For many, the main point of investing is to generate higher returns than the overall market. But every investor is virtually certain to have both over-performing and under-performing stocks. At this point some shareholders may be questioning their investment in Nelly Group AB (publ) (STO:NELLY), since the last five years saw the share price fall 75%. And we doubt long term believers are the only worried holders, since the stock price has declined 24% over the last twelve months. On top of that, the share price is down 12% in the last week. But this could be related to the soft market, which is down about 7.0% in the same period.
After losing 12% this past week, it's worth investigating the company's fundamentals to see what we can infer from past performance.
Because Nelly Group made a loss in the last twelve months, we think the market is probably more focussed on revenue and revenue growth, at least for now. Shareholders of unprofitable companies usually expect strong revenue growth. Some companies are willing to postpone profitability to grow revenue faster, but in that case one does expect good top-line growth.
Over half a decade Nelly Group reduced its trailing twelve month revenue by 23% for each year. That's definitely a weaker result than most pre-profit companies report. So it's not altogether surprising to see the share price down 12% per year in the same time period. We don't think this is a particularly promising picture. Ironically, that behavior could create an opportunity for the contrarian investor - but only if there are good reasons to predict a brighter future.
The image below shows how earnings and revenue have tracked over time (if you click on the image you can see greater detail).
Balance sheet strength is crucial. It might be well worthwhile taking a look at our free report on how its financial position has changed over time.
What about the Total Shareholder Return (TSR)?
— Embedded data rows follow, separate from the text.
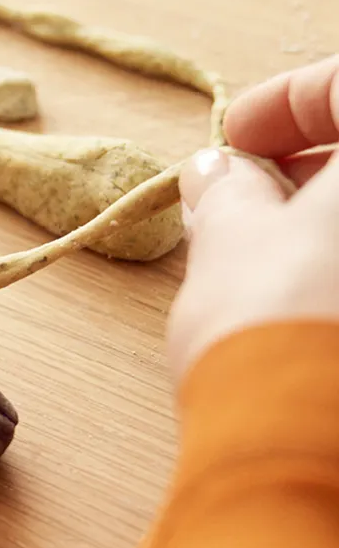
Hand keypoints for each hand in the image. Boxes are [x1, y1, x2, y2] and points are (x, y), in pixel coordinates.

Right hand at [167, 54, 337, 381]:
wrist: (308, 448)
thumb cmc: (275, 326)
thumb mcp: (231, 239)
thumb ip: (230, 192)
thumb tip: (220, 174)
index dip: (290, 99)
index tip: (236, 136)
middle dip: (320, 159)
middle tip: (255, 188)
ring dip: (334, 216)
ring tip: (272, 247)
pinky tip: (311, 290)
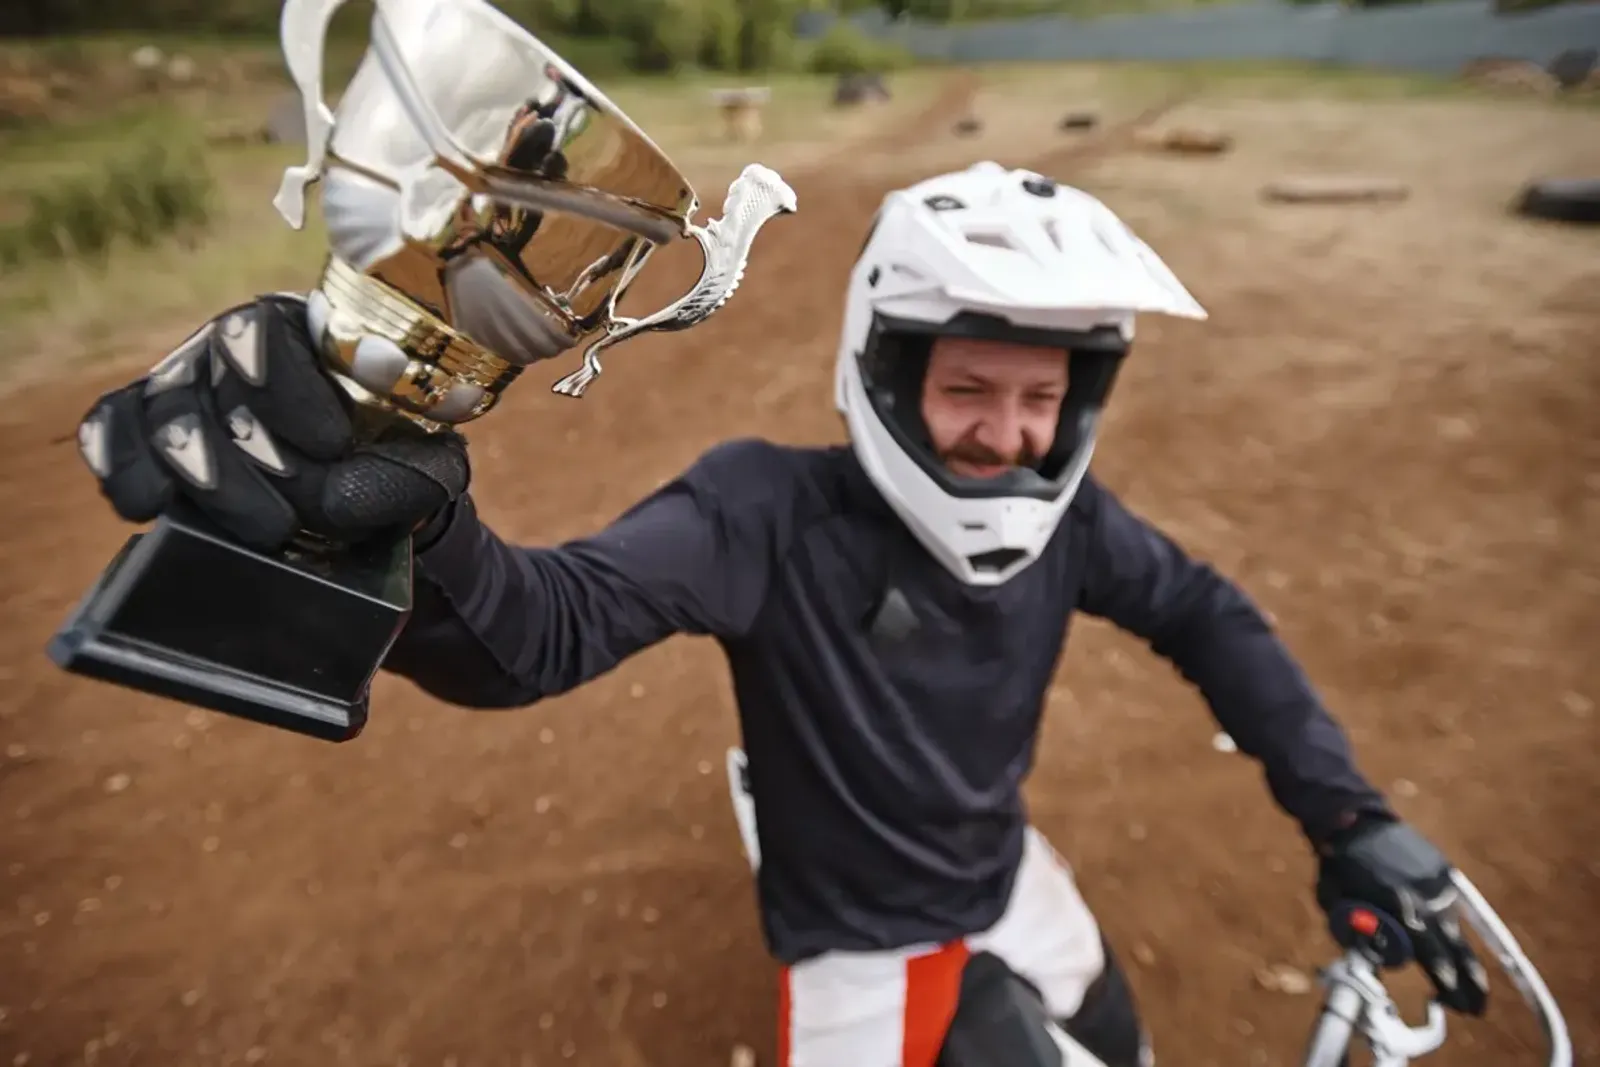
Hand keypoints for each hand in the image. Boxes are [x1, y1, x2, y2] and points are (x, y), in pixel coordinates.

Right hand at [75, 293, 469, 552]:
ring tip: (259, 528)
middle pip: (207, 384)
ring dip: (201, 477)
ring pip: (161, 416)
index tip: (332, 445)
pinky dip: (122, 466)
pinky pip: (109, 432)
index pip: (259, 331)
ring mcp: (177, 388)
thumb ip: (416, 467)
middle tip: (288, 522)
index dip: (286, 388)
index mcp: (290, 330)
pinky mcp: (141, 431)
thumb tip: (357, 488)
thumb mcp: (422, 459)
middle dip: (246, 459)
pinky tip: (151, 505)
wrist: (355, 498)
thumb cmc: (387, 460)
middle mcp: (223, 351)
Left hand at [1316, 817, 1488, 1014]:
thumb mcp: (1337, 903)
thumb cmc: (1338, 866)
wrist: (1355, 820)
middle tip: (1475, 1010)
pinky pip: (1454, 909)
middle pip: (1455, 950)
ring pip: (1459, 933)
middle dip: (1467, 983)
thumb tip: (1374, 961)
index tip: (1453, 1003)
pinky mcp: (1444, 873)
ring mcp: (1438, 884)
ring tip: (1476, 990)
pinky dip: (1458, 933)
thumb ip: (1356, 932)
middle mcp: (1426, 897)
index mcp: (1399, 906)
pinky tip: (1464, 955)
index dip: (1445, 981)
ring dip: (1467, 964)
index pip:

Investors should note that there's a difference between Nelly Group's total shareholder return (TSR) and its share price change, which we've covered above. Arguably the TSR is a more complete return calculation because it accounts for the value of dividends (as if they were reinvested), along with the hypothetical value of any discounted capital that have been offered to shareholders. Dividends have been really beneficial for Nelly Group shareholders, and that cash payout explains why its total shareholder loss of 6.8%, over the last 5 years, isn't as bad as the share price return.
A Different Perspective
Nelly Group shareholders are down 24% for the year, but the market itself is up 16%. Even the share prices of good stocks drop sometimes, but we want to see improvements in the fundamental metrics of a business, before getting too interested. Regrettably, last year's performance caps off a bad run, with the shareholders facing a total loss of 1.3% per year over five years. Generally speaking long term share price weakness can be a bad sign, though contrarian investors might want to research the stock in hope of a turnaround. It's always interesting to track share price performance over the longer term. But to understand Nelly Group better, we need to consider many other factors. Consider for instance, the ever-present spectre of investment risk. We've identified 2 warning signs with Nelly Group , and understanding them should be part of your investment process.
For those who like to find winning investments this free list of growing companies with recent insider purchasing, could be just the ticket.
Please note, the market returns quoted in this article reflect the market weighted average returns of stocks that currently trade on SE exchanges.
This article by Simply Wall St is general in nature. We provide commentary based on historical data and analyst forecasts only using an unbiased methodology and our articles are not intended to be financial advice. It does not constitute a recommendation to buy or sell any stock, and does not take account of your objectives, or your financial situation. We aim to bring you long-term focused analysis driven by fundamental data. Note that our analysis may not factor in the latest price-sensitive company announcements or qualitative material. Simply Wall St has no position in any stocks mentioned.